A river runs through it
Part One of my trip north to Montana twines the movie, relationships and time
A place on the Gallatin River south of Bozeman, I discovered, where some of the fishing scenes were filmed.
HELENA, MONT.—To call it a sentimental journey would be an overstatement; in only one case have I come to say goodbye to someone, a task that still remains. And yet by the midway point this morning, the touch points of the trip—beyond the sheer beauty of the four-state drive—have been tinted with emotion: a trio of friends I’ve reconnected with in the twilights of our lives.
That, of course, and the side trip of finding spots where scenes from one of my favorite movies, A River Runs Through It, were filmed in Montana.
At dinner Monday night, I ask my friend Brent Northup—we worked together at The Journal-American in Bellevue in the 1980s—for the details of his wife Sue’s passing nearly six years ago. At Helena’s On Broadway restaurant, amid a delightfully upbeat crowd, the story begins midway through our main courses and is still unfinished after the check arrives.
Hey, I’d asked, right?
The Journal-American’s long-ago dynamic duo at dinner in Helena’s On Broadway restaurant.
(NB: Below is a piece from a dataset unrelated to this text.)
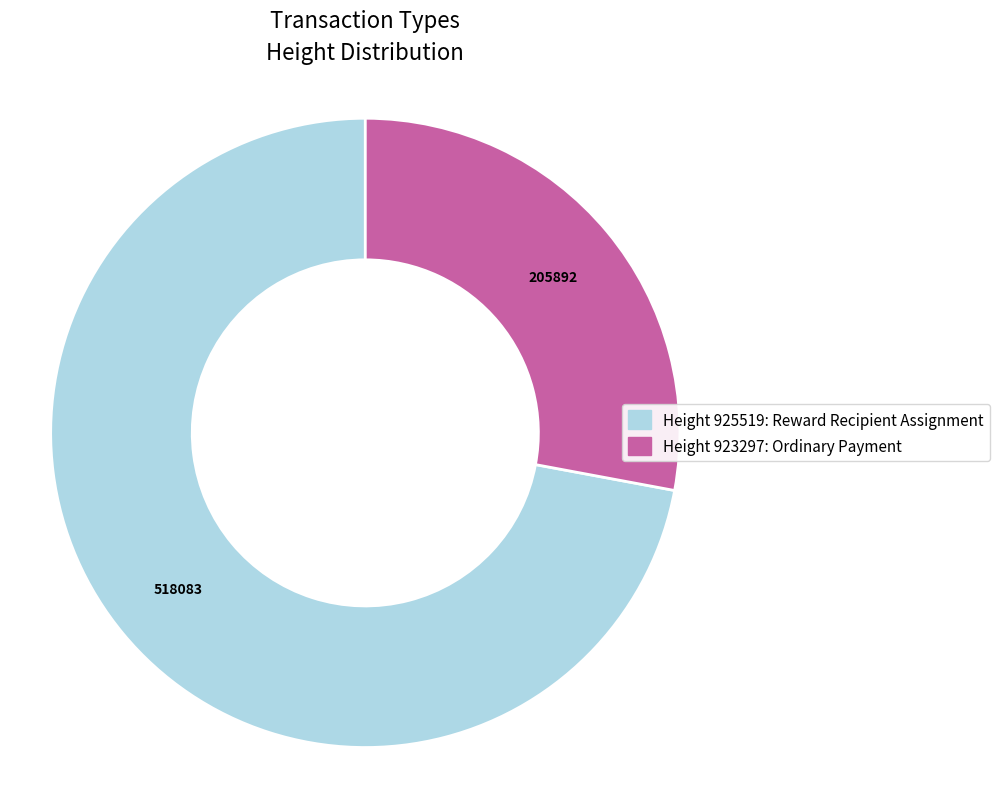

Is there a majority slice in this chart?

Yes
I didn’t begrudge him a single detail of their 50th wedding anniversary trip to find Sue’s Scandinavian roots. A 72-year-old music teacher, she had originally wondered if the trip was wise; in February 2018, shortly after I’d visited the couple while in town to help with a book by a former combat nurse in Vietnam, Sue learned her cancer was back.
The three of us when I visited Helena in February 2018 for work on Healing Wounds, a book project not related to them. Sue would die seven months later.
Her instincts were to play it safe and not go, Brent’s just the opposite. Sue’s doctor broke the tie.
“Go, go, go now,” she said. “You probably won’t have another chance.”